1984 novella by Tobias Wolff

The Barracks Thief is a novella by American writer Tobias Wolff, first published in 1984 by Ecco Press. The story follows three paratroopers in training during the time of the Vietnam War, alternating between different tenses and points of view. Because most of the men in the company fought together in Vietnam, the three newcomers are treated as outsiders and ignored. When money and personal property are discovered missing from the barracks, suspicion falls on the three newcomers. The work explores themes of morality, masculinity, and camaraderie. It received the PEN/Faulkner Award for Fiction in 1985.

== Background ==
The narrative structure of the book contains several shifts of tone and point of view as the story unfolds. During an interview in 1989, Wolff described these shifts as a device to explore characters' state of mind. Regarding the present tense view of the thief, he stated: "I wanted to give the sense of a person who has no attachment to the past, who has been tremendously hurt by the past but is cut off from his consciousness of it. He lives in the present, almost like an animal."

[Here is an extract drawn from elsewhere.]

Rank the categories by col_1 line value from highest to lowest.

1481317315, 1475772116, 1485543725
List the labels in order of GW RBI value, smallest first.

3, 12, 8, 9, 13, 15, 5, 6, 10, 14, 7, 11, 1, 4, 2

Readers of Wolff's memoir In Pharaoh's Army: Memories of the Lost War (1994) will note that the author trained as a paratrooper and served in Vietnam.

==Plot==

An omniscient narrator introduces Guy Bishop as a wandering husband and the father of two young boys, Philip and Keith. The boys struggle to adjust after their father leaves the family. Philip, who resents his father, joins the Eighty-second Airborne Division at Fort Bragg after graduating high school, while the younger Keith turns to drugs and drops out. The point of view switches to Philip's first person account of training as a paratrooper. The leadership assigns him and two other new recruits, Lewis and Hubbard, to guard an ammunition dump in the woods. Two civilians urge them to abandon their post due to the danger of an encroaching forest fire, but they refuse, driving off the civilians at gunpoint.

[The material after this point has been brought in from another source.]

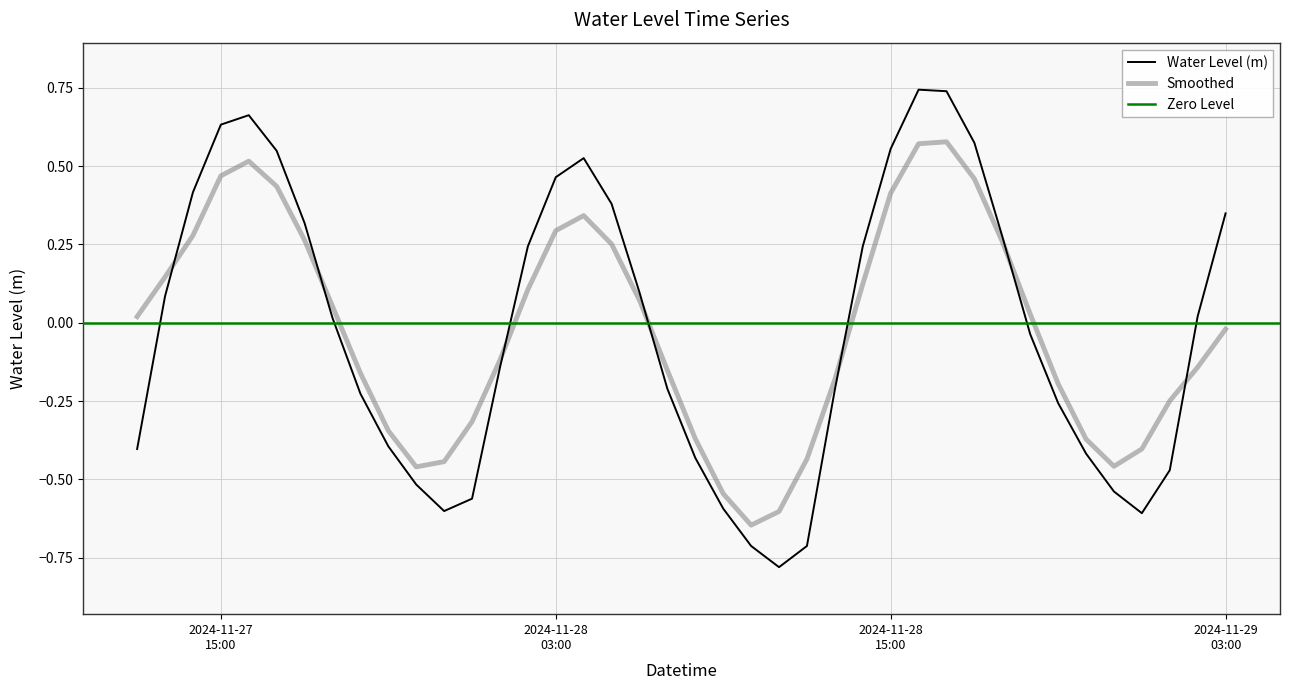

How many points are lower than both their immediate neighbors (excluding endpoints)?

3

The story switches to third-person present. An alienated Lewis roves around the town outside the base, where he attempts to engage a prostitute who rebuffs his advances. Back on base, he begins a spree of petty theft, stealing several wallets. His fellow soldiers react with dismay and anger at the unknown thief. Lewis steals Hubbard’s wallet and punches him in the face, though Hubbard does not see his assailant. After taking the cash, Lewis throws discards the wallet but keeps the personnel letter in it. He is outed as the thief when an officer makes the men strip and empty their pockets. From Philip's perspective, the men cannot understand why Lewis' motivation, and a group plans to beat him. Philip encourages Hubbard to join them, but he refuses. During the assault on Lewis, Philip just watches. Years later, Philip is leading a living a complacent life and reflects on Lewis' dishonorable discharge and Hubbard's desertion. He also thinks about the day guarding the ammunition dump with those two men and the different courses their lives took.

==Reception and awards==
The Barracks Thief won the PEN/Faulkner Award for Fiction in 1985. In a review for The New York Times, Walter Kendrick praised Wolfe for his ability to portray characters in turmoil with "delicacy and convincingness", while deftly switching between points of view. Kendrick also described the novella as leaving the reader with the question of "whether it is better to die spectacularly or to dribble on for decades in safe conventionality".

In 2024, Deadline reported that a film adaption of The Barracks Thief was underway from screenwriter Jonathan Keasey.